Bryant fell down as he drove toward the lane late in the fourth quarter of the Lakers’ eventual win on April 12, 2013 against the Golden State Warriors. Henry fell down during a non-contact drill of three-on-three during Monday’s practice. Henry then had surgery on Tuesday morning to treat an injury that will sideline him for the remainder of the 2014-15 season.
“It’s exactly the same situation,” Bryant said. “I just tried to give him some comfort. He was really down. Having just gone through it, I completely understand. He was really angry and frustrated.”
Bryant initially reported feeling the same way, realizing that both the futures for the Lakers and himself hung in the balance. But Bryant eventually returned in eight months, but then he played in only six games last season before suffering a season-ending left knee injury.

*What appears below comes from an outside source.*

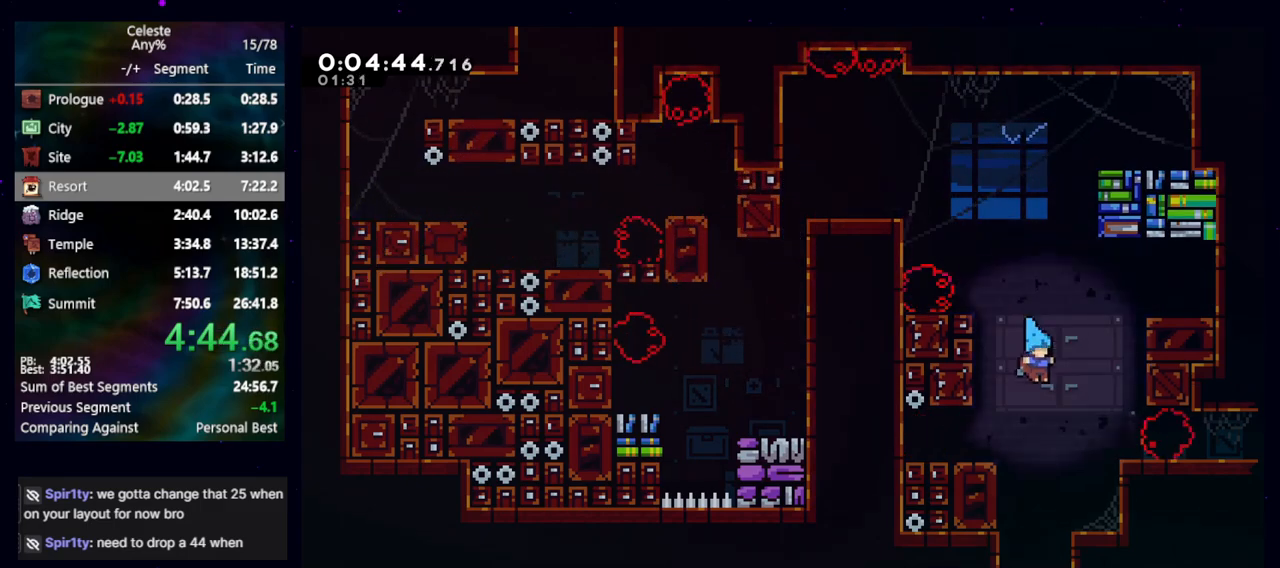
{"keys": [], "events": [[400, "down", "up"]]}
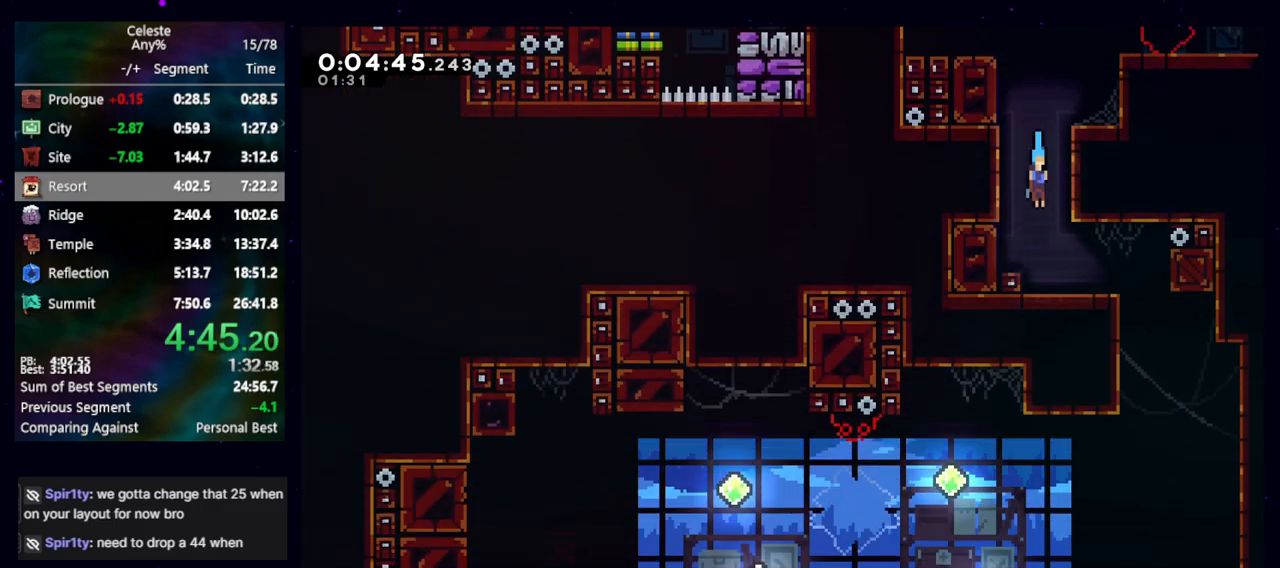
{"keys": ["dash2", "down", "right"], "events": [[417, "dash2", "down"], [417, "down", "down"], [417, "right", "down"]]}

“I tried to tell him you’re 23 years old. You’ll bounce back just fine from this,” Bryant said. “You have to try the positive things in it and try to find a silver lining in it.”
Henry will soon face the same obstacles Bryant encountered with a prolonged recovery that entails plenty of patience, monotonous physical therapy and uncertainty. But their circumstances are obviously different.
Bryant’s uncertainty stemmed from how well he could recover to remain among the NBA’s elite again. Yet, the Lakers immediately showed their trust and devotion to Bryant both by refusing to waive him through the amnesty provision and by granting him a two-year, $48.5 million extension about a month before his return. Henry’s uncertainty stems from how well he can recover from wide-ranging injuries that included a left wrist and right knee that required off-season surgery. After averaging a career-high 10 points per game last season, Henry only averaged 2.2 points per game in nine appearances this season. Although the Lakers expect Henry to have a complete recovery by the 2015-16 season, he will become a free agent this offseason.
“I’m trying to keep him positive,” Bryant said. “It’s an uphill battle and long hill at that. He’ll have us and have me every step of the way.”